En los años 60, una asociación farmacéutica norteamericana, Eli Lilly, buscaba plantas que pudiesen paliar el problema de la diabetes. Consultaron con distintos hechiceros de algunas tribus en Africa y éstos les sugirieron que probasen con la Vincapervinca rosa, una pequeña flor a la que le atribuían propiedades de resistencia a diferentes enfermedades y dolencias. Eli Lilly descubrió que la flor no tenía efectos contra la diabetes, pero resultó ser una poderosa terapia para la leucemia.

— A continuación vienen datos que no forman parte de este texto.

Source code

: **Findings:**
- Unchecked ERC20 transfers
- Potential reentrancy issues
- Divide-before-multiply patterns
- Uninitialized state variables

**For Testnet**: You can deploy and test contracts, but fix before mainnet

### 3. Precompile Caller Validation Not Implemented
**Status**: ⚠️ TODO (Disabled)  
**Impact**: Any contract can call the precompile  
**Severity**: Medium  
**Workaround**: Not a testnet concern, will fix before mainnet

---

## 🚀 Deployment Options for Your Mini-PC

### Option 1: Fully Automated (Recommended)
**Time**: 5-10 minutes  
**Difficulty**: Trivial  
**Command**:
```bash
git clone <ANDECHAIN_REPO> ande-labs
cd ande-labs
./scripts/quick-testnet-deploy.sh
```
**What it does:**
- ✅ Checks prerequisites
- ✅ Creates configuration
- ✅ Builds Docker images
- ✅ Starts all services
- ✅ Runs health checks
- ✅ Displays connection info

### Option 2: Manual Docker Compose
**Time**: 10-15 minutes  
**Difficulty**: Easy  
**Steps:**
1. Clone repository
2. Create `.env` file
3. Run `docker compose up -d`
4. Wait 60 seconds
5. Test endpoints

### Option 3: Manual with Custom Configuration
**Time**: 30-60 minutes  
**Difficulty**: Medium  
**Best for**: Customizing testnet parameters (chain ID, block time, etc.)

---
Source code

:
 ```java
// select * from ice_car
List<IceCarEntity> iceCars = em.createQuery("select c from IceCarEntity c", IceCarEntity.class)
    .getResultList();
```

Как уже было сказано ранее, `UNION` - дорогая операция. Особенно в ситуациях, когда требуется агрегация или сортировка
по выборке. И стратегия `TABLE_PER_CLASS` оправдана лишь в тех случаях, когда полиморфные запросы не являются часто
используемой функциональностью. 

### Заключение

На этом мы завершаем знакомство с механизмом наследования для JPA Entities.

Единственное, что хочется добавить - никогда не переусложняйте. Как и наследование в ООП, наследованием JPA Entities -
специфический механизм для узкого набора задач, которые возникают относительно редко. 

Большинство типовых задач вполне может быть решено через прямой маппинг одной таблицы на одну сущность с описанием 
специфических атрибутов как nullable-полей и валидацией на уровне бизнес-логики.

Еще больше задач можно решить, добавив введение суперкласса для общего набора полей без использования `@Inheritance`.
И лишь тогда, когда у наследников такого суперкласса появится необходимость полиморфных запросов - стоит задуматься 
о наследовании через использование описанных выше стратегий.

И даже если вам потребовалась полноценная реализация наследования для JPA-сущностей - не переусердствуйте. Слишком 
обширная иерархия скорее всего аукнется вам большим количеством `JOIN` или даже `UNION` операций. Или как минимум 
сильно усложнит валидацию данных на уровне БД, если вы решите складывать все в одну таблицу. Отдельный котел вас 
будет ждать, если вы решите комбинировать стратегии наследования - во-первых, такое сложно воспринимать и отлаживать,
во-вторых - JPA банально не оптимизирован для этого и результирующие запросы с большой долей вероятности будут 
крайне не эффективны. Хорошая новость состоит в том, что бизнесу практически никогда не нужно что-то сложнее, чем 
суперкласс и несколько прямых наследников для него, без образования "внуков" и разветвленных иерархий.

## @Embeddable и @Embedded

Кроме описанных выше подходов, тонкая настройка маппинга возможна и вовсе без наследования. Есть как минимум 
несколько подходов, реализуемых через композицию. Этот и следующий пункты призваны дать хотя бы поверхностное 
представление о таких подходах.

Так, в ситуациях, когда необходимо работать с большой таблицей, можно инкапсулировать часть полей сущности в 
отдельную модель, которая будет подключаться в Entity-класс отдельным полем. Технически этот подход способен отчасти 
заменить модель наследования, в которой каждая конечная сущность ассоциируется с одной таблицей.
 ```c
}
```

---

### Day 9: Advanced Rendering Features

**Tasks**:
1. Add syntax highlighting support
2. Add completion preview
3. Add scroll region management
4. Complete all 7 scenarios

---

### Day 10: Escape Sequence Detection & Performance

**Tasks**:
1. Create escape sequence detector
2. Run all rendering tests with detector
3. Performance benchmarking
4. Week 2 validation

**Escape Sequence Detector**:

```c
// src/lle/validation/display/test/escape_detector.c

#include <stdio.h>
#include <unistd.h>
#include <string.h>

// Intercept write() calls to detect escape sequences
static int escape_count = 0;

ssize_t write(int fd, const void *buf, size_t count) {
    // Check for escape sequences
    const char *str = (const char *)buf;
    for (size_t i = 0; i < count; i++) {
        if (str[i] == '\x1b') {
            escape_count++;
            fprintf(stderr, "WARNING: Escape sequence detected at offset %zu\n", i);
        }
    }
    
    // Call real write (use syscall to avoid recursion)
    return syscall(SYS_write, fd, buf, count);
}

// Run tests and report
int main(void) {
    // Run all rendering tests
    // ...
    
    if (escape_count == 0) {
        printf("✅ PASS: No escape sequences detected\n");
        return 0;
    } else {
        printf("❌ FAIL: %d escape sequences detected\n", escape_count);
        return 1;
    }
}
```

Vincapervinca rosada. De un recurso primitivo para combatir dolencias y enfermedades a una flor exótica en nuestros jardines. |
Alentado
por esta experiencia, el Instituto
Nacional contra el Cáncer, situado en Washington emprendió una
investigación sistemàtica de medicamentos derivados de las plantas para usarlos
contra el cáncer. Los científicos no tenían fondos para estudiar las 250.000
especies del reino vegetal, y descubrieron que algunas de sus mejores fuentes
se hallaban en los tradicionales herbolarios y en los hechiceros de algunas
tribus perdidas.
Los
científicos comprobaron que, cuando se seleccionan especies que la sabiduría
popular consideraba útiles agentes contra el cáncer, una de cada cinco resultaba
tener propiedades curativas. Se preguntaron entonces cómo era posible que
hechiceros que nunca habían salido de sus tribus y habían mantenido el mismo
sistema de vida que sus ancestros desde el Neolítico, pudiesen conocer el
cáncer y las plantas que podían combatirlo. Descubrieron que, tradicionalmente,
habían estado utilizando con éxito ciertas plantas contra las verrugas, granos
y otras imperfecciones de la piel, que los expertos médicos consideraban ahora
indicadores ocasionales de los tumores malignos que se encuentran bajo la piel.
Otro
de los grandes hallazgos que hicieron estos científicos fue entender que muchos
habitantes de estas tribus estaban familiarizados con substancias de las
plantas que tenían propiedades anticonceptivas, lo que les permitía controlar
sus índices de natalidad.
Cada pueblo que se
desertiza es como una fuente de agua que se agota en el planeta. Se pierden
tierras, se pierden personas insustituibles, pero también se pierde la inmensa
riqueza de una cultura que se extingue sin que le hayamos permitido compartir
sus conocimientos con nosotros. En esa fuente de conocimientos perdida pueden
desvanecerse las respuestas que no encontraremos nunca a las preguntas que más
nos atenazan.
Tal
vez deberíamos dejar de pensar en nuestro propio ombligo y de vivir de espaldas
a la realidad que creemos que nos afecta directamente. Podemos pensar que el
desierto está aún demasiado lejos para empezar a preocuparnos por una
hipotética escasez de agua futura, que las bombas están cayendo sobre otros a
quienes no tenemos ninguna necesidad de conocer y que el ébola, la malaria o la
viruela matan sólo en el trópico. Pero resulta que el Covid-19 es una triste realidad en todo lo largo y ancho del
planeta, que nos está atacando a todos por igual, aunque, como de costumbre,
los países ricos se están dando mucha prisa en vacunar a su población mientras
que los más pobres ven como el virus se ceba con ellos, mientras los más
poderosos de la tierra siguen mirando para otro lado o estudian qué migajas de sus
recursos destinarles para acallar sus malas conciencias.
Cuando
nuestro aire se vuelva irrespirable y tengamos que utilizar mascarillas
especiales incluso para dormir, cuando nuestra agua se convierta en una especie
de artículo de lujo y nuestra comida se parezca más a materia sintética que a
un alimento natural, quizá recordemos lo que los científicos llevan décadas advirtiéndonos
y lamentemos todos los recursos impagables que habremos dejado extinguir. Sólo
el hombre es capaz de destruirse a sí mismo.
Estrella
Pisa
Psicóloga
col. 13749
Bibliografía
consultada: Ecología 2000- La faz cambiante de la tierra- edición de Sir Edmund
Hillary. 1985- Capítulo 9- Desaparición de culturas- Norman Myers.